Je repensai alors à l’histoire d’Abdelkader et au mensonge maternel. Au moment de mourir, la femme d’Abdelkader avait laissé des papiers  à l’intention de son fils qui avait pu accéder enfin à la vérité de ses origines. Celui qui lutte contre la vérité finit par elle terrassé. Au moment du divorce, Abdelkader avait été un mauvais homme ; il aurait donc été selon sa femme un mauvais père pour son fils qui n’aurait donc rien perdu à ne pas le connaître. Pourtant, au moment de mourir, la femme d’Abdelkader avait sans doute été prise de remords et avait décidé de faire revivre ce père en révélant la vérité à leur enfant. Ce n’était pas en allant voir ma mère que j’obtiendrais des réponses ! Que valent donc les fables parentales ? De même que j’avais dénié mon homosexualité pendant des années pour me protéger, de même cette mère avait dénié la vérité à son fils pour le protéger. Pour se protéger ? Se mentir pour se protéger, mentir à autrui pour le protéger…. La maladie numéro trois. Je ne pus m’empêcher de penser à l’Algérie qui, sous le régime de Vichy, s’était empressée d’appliquer les lois antisémites, interdisant aux médecins juifs d’exercer. Le pays avait alors été confronté à des épidémies, notamment au typhus. J’avais appris que les médecins avaient alors préféré parler de « la maladie numéro trois » pour ne pas nommer le typhus, pour ne pas effrayer la population. Le mensonge paré de vertus protectrices  était-il donc la « maladie numéro quatre » ? J’ouvris mon carnet et inscrivis quelques lignes à ce sujet qui m’inspirerait sans doute.

 

Je n’étais pas encore arrivé au terme de mon voyage ; je m’assoupis quelques instants, avant d’être réveillé par les vibrations de mon téléphone. C’était la « maison » qui m’appelait.

«  Oui, tout va bien. Je t’entends très mal. Je devrais arriver à 14h54 », dis-je à ma correspondante. 

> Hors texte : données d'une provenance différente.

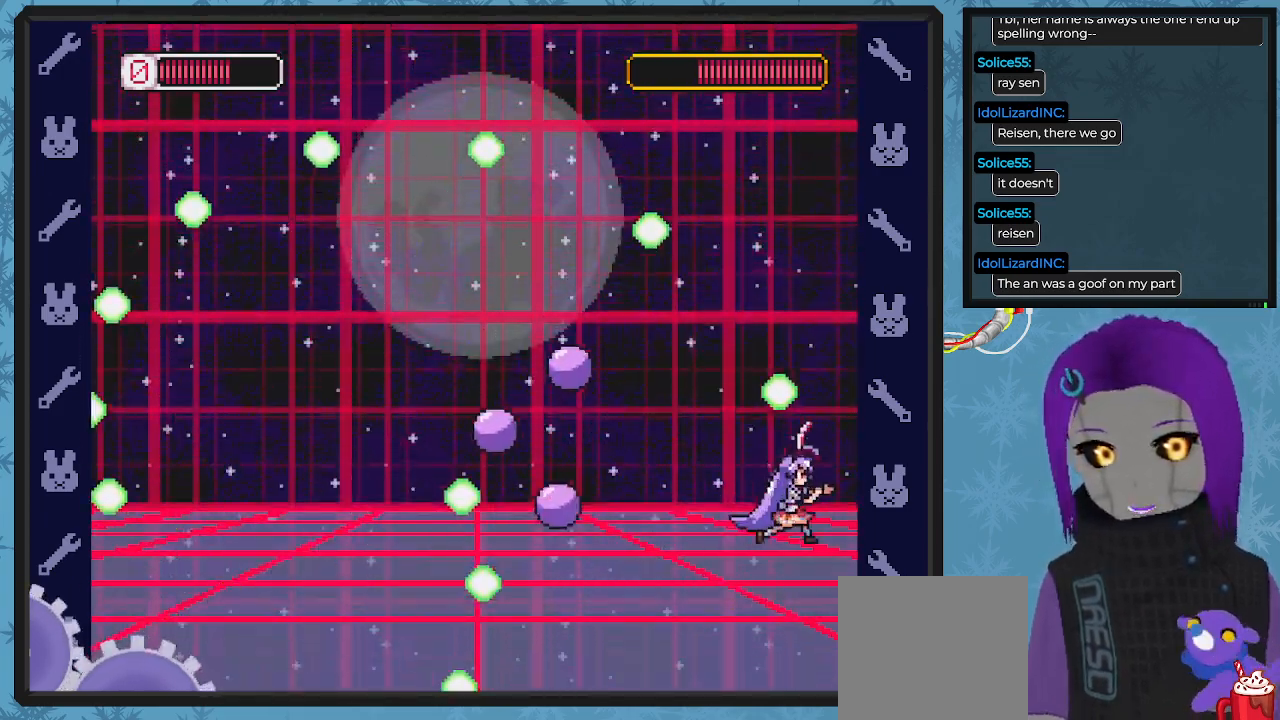
{"buttons": ["B", "DPAD_LEFT"], "left_stick": "center", "events": [[33, "DPAD_RIGHT", "up"], [167, "DPAD_RIGHT", "down"], [333, "DPAD_DOWN", "down"], [333, "DPAD_RIGHT", "up"], [367, "B", "down"], [367, "DPAD_DOWN", "up"], [367, "DPAD_LEFT", "down"]]}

Je devais d’abord me rendre dans ma seconde famille, celle qui m’avait adopté et que j’avais adoptée, qui m’avait même accueilli un Noël où je m’étais tenu à l’écart des miens. J’avais trouvé chez les Gilain l’affection, la générosité et l’empathie que j’avais longtemps espérées des miens, en vain. Je me savais maladroit et mal à l’aise au téléphone. Heureusement j’avais écrit aux Gilain avant mon voyage pour les remercier de tout ce qu’ils avaient fait pour moi. J’avais mentionné également mon projet de revoir ma mère. La seule présence chaleureuse des Gilain suffisait à calmer mes tourments maternels. Ma lettre avait-elle bien exprimé ma pensée ? Je pris mon carnet dans lequel j’avais glissé un double de cette correspondance. Je relus la lettre avec attention.

 

 

     Paris, le 17 octobre 2012.                                                    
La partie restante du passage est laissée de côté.